Seruan Prof. Hosen perlu digaribawahi karena beberapa alasan. Pertama, penyebaran ideologi radikal cenderung menyasar kampus-kampus umum, yang tidak mengajarkan materi agama. Tujuh universitas negeri yang diidentifikasi Badan Nasional Penanggulangan Terorisme (BNPT), semuanya adalah kampus umum. (Dalam kaitan ini, banyak kalangan mempertanyakan wisdom Presiden Jokowi menunjuk purnawirawan sebagai Menteri Agama dengan mandat menangkal radikalisme, karena radikalisasi anak muda justeru terjadi di luar wilayah kementerian agama.)
Penelitian kami mengungkapkan infiltrasi paham dan kelompok radikal ke dunia kampus umum mudah terjadi karena tidak adanya “wacana tandingan” dan pemahaman keagamaan alternatif untuk melawan paham radikal. Tentu solusinya bukan menambah pelajaran agama, melainkan penekanan pada critical thinking yang seharusnya menjadi fondasi kehidupan intelektual mahasiswa kampus.

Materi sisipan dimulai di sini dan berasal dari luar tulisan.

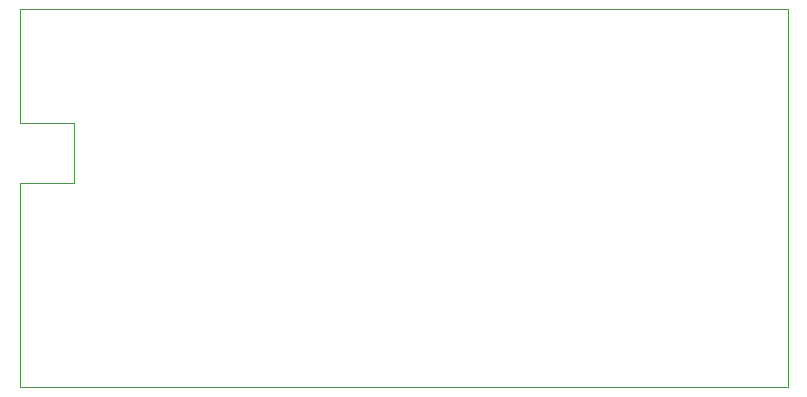
<source format=gbr>
%TF.GenerationSoftware,KiCad,Pcbnew,(5.1.9)-1*%
%TF.CreationDate,2021-12-20T00:17:31+00:00*%
%TF.ProjectId,BM83 breakout,424d3833-2062-4726-9561-6b6f75742e6b,rev?*%
%TF.SameCoordinates,Original*%
%TF.FileFunction,Profile,NP*%
%FSLAX46Y46*%
G04 Gerber Fmt 4.6, Leading zero omitted, Abs format (unit mm)*
G04 Created by KiCad (PCBNEW (5.1.9)-1) date 2021-12-20 00:17:31*
%MOMM*%
%LPD*%
G01*
G04 APERTURE LIST*
%TA.AperFunction,Profile*%
%ADD10C,0.050000*%
%TD*%
G04 APERTURE END LIST*
D10*
X136652000Y-113792000D02*
X136652000Y-81788000D01*
X71628000Y-96520000D02*
X71628000Y-113792000D01*
X71628000Y-81788000D02*
X71628000Y-91440000D01*
X76200000Y-96520000D02*
X71628000Y-96520000D01*
X76200000Y-91440000D02*
X76200000Y-96520000D01*
X71628000Y-91440000D02*
X76200000Y-91440000D01*
X136652000Y-81788000D02*
X71628000Y-81788000D01*
X71628000Y-113792000D02*
X136652000Y-113792000D01*
M02*

</source>
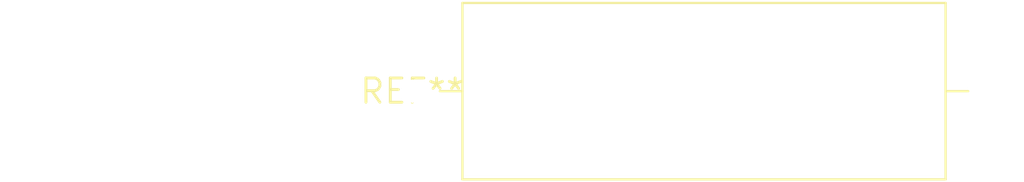
<source format=kicad_pcb>
(kicad_pcb (version 20240108) (generator pcbnew)

  (general
    (thickness 1.6)
  )

  (paper "A4")
  (layers
    (0 "F.Cu" signal)
    (31 "B.Cu" signal)
    (32 "B.Adhes" user "B.Adhesive")
    (33 "F.Adhes" user "F.Adhesive")
    (34 "B.Paste" user)
    (35 "F.Paste" user)
    (36 "B.SilkS" user "B.Silkscreen")
    (37 "F.SilkS" user "F.Silkscreen")
    (38 "B.Mask" user)
    (39 "F.Mask" user)
    (40 "Dwgs.User" user "User.Drawings")
    (41 "Cmts.User" user "User.Comments")
    (42 "Eco1.User" user "User.Eco1")
    (43 "Eco2.User" user "User.Eco2")
    (44 "Edge.Cuts" user)
    (45 "Margin" user)
    (46 "B.CrtYd" user "B.Courtyard")
    (47 "F.CrtYd" user "F.Courtyard")
    (48 "B.Fab" user)
    (49 "F.Fab" user)
    (50 "User.1" user)
    (51 "User.2" user)
    (52 "User.3" user)
    (53 "User.4" user)
    (54 "User.5" user)
    (55 "User.6" user)
    (56 "User.7" user)
    (57 "User.8" user)
    (58 "User.9" user)
  )

  (setup
    (pad_to_mask_clearance 0)
    (pcbplotparams
      (layerselection 0x00010fc_ffffffff)
      (plot_on_all_layers_selection 0x0000000_00000000)
      (disableapertmacros false)
      (usegerberextensions false)
      (usegerberattributes false)
      (usegerberadvancedattributes false)
      (creategerberjobfile false)
      (dashed_line_dash_ratio 12.000000)
      (dashed_line_gap_ratio 3.000000)
      (svgprecision 4)
      (plotframeref false)
      (viasonmask false)
      (mode 1)
      (useauxorigin false)
      (hpglpennumber 1)
      (hpglpenspeed 20)
      (hpglpendiameter 15.000000)
      (dxfpolygonmode false)
      (dxfimperialunits false)
      (dxfusepcbnewfont false)
      (psnegative false)
      (psa4output false)
      (plotreference false)
      (plotvalue false)
      (plotinvisibletext false)
      (sketchpadsonfab false)
      (subtractmaskfromsilk false)
      (outputformat 1)
      (mirror false)
      (drillshape 1)
      (scaleselection 1)
      (outputdirectory "")
    )
  )

  (net 0 "")

  (footprint "R_Axial_Power_L25.0mm_W9.0mm_P30.48mm" (layer "F.Cu") (at 0 0))

)

</source>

Kedua, fenomena radikalisasi anak muda terpelajar tampaknya mengikuti prinsip “mudah masuk, mudah keluar.” Barangkali karena minimnya pengetahuan agama, banyak mahasiswa begitu mudah tertarik pada kegiatan kelompok radikal, ikut pengajian atau yang dikenal dengan “liqa” (pertemuan).
Kami menemukan, sebagian besar mahasiswa baru terlibat aktivitas radikal ketika memulai kuliah. Jadi, mereka bisa digolongkan “newbie”, dan karenanya juga gampang meninggalkan kelompok radikal karena alasan-alasan yang sederhana, seperti susah melupakan hobinya mendengarkan musik atau larangan pacaran.

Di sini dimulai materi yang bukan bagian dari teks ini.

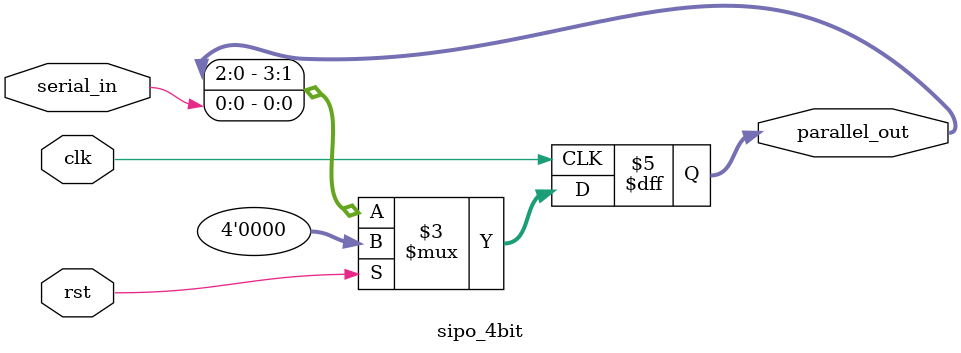
<source format=v>
`timescale 1ns / 1ps


module sipo_4bit(
    input clk, rst,
    input serial_in,
    output reg [3:0] parallel_out
    );
    always@(posedge clk)
        begin
            if(rst)
                parallel_out = 4'd0;
            else
                parallel_out = {parallel_out[2:0], serial_in};
        end
endmodule

</source>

Ketiga, kebijakan program deradikalisasi yang “sekadar main hantam saja” (meminjam bahasa Prof. Hosen) bukan hanya dikhawatirkan tidak menyentuh akar masalah, tapi juga mengabaikan potensi deradikalisasi-diri (self-deradicalization) yang kerap terjadi di kalangan anak muda terpelajar. Perlu dicatat, walaupun ada orang merasa “menemukan kebenaran” setelah bergabung dengan kelompok radikal, tidak sedikit juga yang mengaku berada di jalan yang salah dan akhirnya kembali memilih kehidupan normal.
Mereka yang terekspose ke dalam kelompok radikal punya kesempatan untuk mempertanyakan dampak paham radikal terhadap dirinya, keluarga, dan masyarakat sekitarnya. Mereka menolak praktik dogmatik ideologi absolutis yang diberlakukan kelompok radikal bukan karena hendak mengikuti versi Islam yang direstui pemerintah. Meminjam Michel Foucault, dengan technologies of the self, seseorang punya kapasitas untuk menentukan pilihan dan berbuat sendiri, tanpa tekanan dari pemerintah.
Karena itu, program deradikalisasi pemerintah jangan dilakukan “sekadar main hantam saja.” Apalagi, secara naif, merasa berhak mengubah pemahaman keagamaan seseorang dan menganggap setiap orang yang berbeda pemahaman sebagai “manipulator agama.”
Ada dua cara menyelesaikan masalah, termasuk radikalisme: smart way atau stupid way. Mau pilih yang mana?